Neuroprotective and neuroregenerative drugs after severe traumatic brain injury

Traumatic brain injuries cause enormous individual and socioeconomic burdens. Survivors frequently struggle with motor handicaps as well as impaired cognition and emotion. In addition to the primary mechanical brain damage, complex secondary mechanisms are the main drivers of functional impairment. Many of these pathophysiological mechanisms are now well known: excitotoxic amino acids, breakdown of the blood-brain barrier, neuroinflammation with subsequent damage to cell organelles and membranes, cerebral edema, and apoptotic processes triggering neuronal death; however, paracrine resilience factors may counteract these processes.
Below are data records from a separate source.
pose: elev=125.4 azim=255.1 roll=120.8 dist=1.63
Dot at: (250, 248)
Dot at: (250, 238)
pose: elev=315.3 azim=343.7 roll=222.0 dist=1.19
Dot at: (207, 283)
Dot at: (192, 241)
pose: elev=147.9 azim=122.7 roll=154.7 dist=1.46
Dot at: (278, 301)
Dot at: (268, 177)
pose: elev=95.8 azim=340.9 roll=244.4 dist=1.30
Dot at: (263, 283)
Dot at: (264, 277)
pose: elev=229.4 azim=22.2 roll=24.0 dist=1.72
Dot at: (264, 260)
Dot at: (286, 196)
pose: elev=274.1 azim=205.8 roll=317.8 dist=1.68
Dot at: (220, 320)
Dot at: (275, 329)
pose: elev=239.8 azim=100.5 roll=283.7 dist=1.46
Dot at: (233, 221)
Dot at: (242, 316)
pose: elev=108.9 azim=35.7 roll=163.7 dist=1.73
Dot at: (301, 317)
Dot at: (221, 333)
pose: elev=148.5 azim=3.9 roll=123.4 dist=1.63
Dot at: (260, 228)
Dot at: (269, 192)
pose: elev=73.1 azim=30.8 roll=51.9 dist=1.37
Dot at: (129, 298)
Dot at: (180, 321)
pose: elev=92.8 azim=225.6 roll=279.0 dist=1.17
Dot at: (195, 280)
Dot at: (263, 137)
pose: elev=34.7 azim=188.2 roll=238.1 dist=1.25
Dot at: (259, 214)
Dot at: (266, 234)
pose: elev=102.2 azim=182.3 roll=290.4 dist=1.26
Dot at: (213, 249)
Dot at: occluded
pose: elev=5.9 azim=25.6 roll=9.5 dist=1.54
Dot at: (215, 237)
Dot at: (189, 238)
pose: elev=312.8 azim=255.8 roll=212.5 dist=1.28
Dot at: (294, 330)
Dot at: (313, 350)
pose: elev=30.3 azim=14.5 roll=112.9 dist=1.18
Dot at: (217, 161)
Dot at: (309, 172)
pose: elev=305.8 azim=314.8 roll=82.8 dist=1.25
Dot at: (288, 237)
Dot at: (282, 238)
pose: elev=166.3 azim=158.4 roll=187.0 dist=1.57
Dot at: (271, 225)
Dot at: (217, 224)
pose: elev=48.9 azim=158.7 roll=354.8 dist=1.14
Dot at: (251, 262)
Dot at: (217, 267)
Specific neuroprotective and neuroregenerative intensive care therapies are few. This review highlights medical approaches aimed at mitigating secondary damage and promoting neurotrophic processes in severe traumatic brain injury. Some pharmacologic attempts that appeared very promising in experimental settings have had disappointing clinical results (progesterone, cyclosporine A, ronopterin, erythropoietin, dexanabinol). Thus, the search for drugs that can effectively limit ongoing posttraumatic neurological damage is ongoing. Some medications appear to be beneficial: N‑methyl-D-aspartate receptor (NMDA) antagonists (esketamine, amantadine, Mg++) reduce excitotoxicity and statins and cerebrolysin are known to counteract neuroinflammation. By supporting the impaired mitochondrial energy supply, oxidative processes are inhibited and neuroregenerative processes, such as neurogenesis, angiogenesis and synaptogenesis are promoted by citicoline and cerebrolysin. First clinical evidence shows an improvement in cognitive and thymopsychic outcomes, underlined by own clinical experience combining different therapeutic approaches. Accordingly, adjuvant treatment with neuroprotective substances appears to be a promising option, although more randomized prospective studies are still needed.